--- BEGIN Material for the task ---

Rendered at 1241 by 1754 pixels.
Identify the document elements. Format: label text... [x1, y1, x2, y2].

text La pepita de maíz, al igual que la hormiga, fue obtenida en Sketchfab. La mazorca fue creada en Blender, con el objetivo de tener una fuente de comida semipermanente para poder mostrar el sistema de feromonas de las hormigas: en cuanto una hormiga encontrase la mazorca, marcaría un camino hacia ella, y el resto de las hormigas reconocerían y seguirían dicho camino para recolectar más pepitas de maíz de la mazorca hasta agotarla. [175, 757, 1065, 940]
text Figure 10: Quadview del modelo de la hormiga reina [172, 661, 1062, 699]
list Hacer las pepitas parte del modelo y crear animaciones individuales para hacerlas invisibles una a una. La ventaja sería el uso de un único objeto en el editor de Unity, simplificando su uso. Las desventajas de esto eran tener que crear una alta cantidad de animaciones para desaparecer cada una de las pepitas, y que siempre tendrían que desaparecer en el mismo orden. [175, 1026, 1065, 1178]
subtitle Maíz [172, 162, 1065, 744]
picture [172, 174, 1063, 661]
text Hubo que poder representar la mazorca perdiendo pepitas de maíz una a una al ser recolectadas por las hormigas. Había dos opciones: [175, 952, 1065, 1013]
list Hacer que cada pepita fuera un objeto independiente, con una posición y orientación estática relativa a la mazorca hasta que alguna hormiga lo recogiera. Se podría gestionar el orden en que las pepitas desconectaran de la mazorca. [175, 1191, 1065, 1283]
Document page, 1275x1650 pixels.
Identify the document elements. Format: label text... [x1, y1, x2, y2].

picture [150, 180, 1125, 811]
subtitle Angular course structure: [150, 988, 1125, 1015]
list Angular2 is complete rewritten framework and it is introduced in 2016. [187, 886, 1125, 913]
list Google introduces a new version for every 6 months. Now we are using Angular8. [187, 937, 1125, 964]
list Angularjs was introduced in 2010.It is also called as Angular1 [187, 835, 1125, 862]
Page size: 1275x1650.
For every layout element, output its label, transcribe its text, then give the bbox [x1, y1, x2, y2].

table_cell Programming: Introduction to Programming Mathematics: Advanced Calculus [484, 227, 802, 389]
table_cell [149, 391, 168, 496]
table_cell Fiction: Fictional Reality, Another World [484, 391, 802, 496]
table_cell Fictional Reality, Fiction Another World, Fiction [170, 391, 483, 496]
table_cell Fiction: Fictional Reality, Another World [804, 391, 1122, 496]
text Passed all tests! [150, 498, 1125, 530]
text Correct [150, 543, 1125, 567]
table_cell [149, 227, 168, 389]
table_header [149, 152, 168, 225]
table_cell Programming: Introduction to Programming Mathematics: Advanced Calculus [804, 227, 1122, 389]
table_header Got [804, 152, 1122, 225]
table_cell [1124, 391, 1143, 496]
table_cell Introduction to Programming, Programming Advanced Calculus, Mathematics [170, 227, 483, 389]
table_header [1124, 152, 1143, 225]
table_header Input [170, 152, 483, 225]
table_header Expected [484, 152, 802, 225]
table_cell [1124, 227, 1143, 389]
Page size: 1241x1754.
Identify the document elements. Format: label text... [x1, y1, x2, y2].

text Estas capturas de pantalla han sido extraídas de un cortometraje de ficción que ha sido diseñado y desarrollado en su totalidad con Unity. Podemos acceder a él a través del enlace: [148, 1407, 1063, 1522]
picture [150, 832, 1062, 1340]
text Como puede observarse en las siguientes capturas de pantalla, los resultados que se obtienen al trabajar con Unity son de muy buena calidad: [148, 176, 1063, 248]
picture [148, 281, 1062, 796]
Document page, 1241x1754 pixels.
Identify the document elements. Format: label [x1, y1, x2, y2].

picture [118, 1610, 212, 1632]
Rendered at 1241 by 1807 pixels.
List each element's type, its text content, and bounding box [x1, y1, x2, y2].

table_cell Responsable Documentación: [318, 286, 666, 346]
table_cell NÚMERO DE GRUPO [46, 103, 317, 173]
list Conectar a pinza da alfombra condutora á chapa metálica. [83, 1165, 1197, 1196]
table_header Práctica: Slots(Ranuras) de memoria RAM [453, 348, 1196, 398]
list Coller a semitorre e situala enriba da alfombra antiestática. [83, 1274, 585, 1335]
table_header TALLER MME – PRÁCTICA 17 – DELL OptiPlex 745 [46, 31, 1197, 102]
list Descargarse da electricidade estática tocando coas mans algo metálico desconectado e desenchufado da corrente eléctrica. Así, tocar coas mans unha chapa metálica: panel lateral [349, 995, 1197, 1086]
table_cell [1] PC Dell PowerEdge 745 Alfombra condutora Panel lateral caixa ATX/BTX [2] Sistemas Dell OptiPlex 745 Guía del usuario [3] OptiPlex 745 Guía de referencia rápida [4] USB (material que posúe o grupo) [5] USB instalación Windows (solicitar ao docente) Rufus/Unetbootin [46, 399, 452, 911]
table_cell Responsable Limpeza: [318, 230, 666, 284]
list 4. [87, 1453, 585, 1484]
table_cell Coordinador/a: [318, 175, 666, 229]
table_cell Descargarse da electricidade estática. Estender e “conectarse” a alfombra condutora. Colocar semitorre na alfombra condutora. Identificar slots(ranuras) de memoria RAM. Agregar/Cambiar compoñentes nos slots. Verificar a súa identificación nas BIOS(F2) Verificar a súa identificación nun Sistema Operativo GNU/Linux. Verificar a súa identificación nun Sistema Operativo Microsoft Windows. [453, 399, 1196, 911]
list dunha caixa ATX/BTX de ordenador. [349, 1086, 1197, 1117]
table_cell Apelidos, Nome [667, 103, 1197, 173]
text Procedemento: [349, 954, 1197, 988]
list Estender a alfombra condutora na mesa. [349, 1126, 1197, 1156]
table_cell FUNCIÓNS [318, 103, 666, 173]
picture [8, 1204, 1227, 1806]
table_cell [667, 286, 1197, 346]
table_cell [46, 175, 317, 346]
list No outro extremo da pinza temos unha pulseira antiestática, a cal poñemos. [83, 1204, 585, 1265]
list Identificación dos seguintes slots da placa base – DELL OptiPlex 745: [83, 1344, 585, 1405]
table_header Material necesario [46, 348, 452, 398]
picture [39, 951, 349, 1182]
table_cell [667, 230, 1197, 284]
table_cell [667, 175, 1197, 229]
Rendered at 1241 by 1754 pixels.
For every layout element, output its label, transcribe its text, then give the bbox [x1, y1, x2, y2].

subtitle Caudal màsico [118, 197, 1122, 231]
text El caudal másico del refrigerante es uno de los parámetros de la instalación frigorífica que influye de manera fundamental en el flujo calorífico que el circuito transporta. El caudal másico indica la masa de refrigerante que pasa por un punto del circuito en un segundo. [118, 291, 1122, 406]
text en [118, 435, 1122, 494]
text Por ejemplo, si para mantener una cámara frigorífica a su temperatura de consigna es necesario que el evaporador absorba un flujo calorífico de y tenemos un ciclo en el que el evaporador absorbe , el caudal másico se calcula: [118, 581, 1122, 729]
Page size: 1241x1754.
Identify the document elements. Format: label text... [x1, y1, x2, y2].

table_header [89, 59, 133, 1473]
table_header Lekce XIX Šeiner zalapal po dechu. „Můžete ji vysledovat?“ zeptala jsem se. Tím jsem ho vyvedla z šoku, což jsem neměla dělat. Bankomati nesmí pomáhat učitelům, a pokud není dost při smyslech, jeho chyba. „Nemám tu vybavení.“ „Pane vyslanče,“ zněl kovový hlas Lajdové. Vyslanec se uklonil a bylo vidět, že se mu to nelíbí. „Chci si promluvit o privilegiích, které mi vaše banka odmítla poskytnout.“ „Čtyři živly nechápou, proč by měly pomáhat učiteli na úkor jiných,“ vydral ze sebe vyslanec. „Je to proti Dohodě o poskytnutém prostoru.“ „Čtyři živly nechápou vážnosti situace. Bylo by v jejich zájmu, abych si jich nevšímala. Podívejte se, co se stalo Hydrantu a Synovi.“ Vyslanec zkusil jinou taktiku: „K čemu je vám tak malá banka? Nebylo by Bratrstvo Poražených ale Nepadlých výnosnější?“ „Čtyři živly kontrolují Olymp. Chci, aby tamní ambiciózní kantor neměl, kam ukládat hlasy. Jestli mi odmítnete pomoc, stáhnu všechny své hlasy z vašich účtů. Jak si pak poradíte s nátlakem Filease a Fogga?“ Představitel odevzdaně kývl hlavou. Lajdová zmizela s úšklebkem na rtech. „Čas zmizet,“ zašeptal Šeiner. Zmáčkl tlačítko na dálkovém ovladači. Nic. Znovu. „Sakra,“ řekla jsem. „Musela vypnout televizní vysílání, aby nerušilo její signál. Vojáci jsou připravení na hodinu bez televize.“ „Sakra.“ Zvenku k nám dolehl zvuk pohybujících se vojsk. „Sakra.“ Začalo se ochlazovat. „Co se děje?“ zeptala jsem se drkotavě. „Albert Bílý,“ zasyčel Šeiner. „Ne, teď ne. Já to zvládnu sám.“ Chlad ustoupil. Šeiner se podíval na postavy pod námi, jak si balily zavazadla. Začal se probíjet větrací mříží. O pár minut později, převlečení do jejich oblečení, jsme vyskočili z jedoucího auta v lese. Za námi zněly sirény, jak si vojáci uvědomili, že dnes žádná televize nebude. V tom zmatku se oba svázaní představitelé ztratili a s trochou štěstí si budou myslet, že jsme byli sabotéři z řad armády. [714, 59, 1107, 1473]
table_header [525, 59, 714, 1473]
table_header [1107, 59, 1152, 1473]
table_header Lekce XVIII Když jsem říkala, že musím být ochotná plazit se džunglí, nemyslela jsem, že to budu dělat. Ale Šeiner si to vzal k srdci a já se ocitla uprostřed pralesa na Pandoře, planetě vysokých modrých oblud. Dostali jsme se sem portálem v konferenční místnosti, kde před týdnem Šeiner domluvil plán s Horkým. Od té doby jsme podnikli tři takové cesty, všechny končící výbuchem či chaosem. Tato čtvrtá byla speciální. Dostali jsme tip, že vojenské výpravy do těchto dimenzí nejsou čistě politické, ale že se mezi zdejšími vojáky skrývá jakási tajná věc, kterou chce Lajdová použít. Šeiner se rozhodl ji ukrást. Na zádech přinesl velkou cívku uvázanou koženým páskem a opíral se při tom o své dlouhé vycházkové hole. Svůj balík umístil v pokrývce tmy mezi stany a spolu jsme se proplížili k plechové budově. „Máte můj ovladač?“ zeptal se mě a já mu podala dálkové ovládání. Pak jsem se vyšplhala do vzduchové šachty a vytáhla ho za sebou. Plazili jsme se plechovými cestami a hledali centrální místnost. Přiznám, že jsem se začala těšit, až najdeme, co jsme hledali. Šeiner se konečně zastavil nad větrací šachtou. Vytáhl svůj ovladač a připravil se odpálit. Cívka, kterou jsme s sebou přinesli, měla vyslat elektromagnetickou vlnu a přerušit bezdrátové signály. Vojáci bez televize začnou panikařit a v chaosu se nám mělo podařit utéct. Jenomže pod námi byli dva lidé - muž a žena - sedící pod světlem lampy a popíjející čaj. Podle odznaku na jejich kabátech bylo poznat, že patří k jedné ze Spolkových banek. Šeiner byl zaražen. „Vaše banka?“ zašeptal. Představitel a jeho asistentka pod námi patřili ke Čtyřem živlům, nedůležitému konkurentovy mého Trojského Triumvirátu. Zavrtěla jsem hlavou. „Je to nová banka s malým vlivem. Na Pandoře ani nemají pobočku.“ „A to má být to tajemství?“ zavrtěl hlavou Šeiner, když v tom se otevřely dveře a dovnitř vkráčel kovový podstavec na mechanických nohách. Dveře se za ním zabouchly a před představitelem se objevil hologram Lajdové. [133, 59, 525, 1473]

--- END Material for the task ---

Given instruction:
Recast the data lines from the one containing "subtitle Caudal màsico [118, 197, 1122, 231]" through the one containing "text en [118, 435, 1122, 494]" as a numbered list, leaving out any blank lines.

Correct answer:
1. subtitle Caudal màsico [118, 197, 1122, 231]
2. text El caudal másico del refrigerante es uno de los parámetros de la instalación frigorífica que influye de manera fundamental en el flujo calorífico que el circuito transporta. El caudal másico indica la masa de refrigerante que pasa por un punto del circuito en un segundo. [118, 291, 1122, 406]
3. text en [118, 435, 1122, 494]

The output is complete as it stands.